** Start of Available data **

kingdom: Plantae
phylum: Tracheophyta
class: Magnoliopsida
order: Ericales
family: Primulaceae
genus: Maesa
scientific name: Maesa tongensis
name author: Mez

** End of Available data **

§ **Problem**
Output every line in the rows above without any changes.

§ **Task answer**
kingdom: Plantae
phylum: Tracheophyta
class: Magnoliopsida
order: Ericales
family: Primulaceae
genus: Maesa
scientific name: Maesa tongensis
name author: Mez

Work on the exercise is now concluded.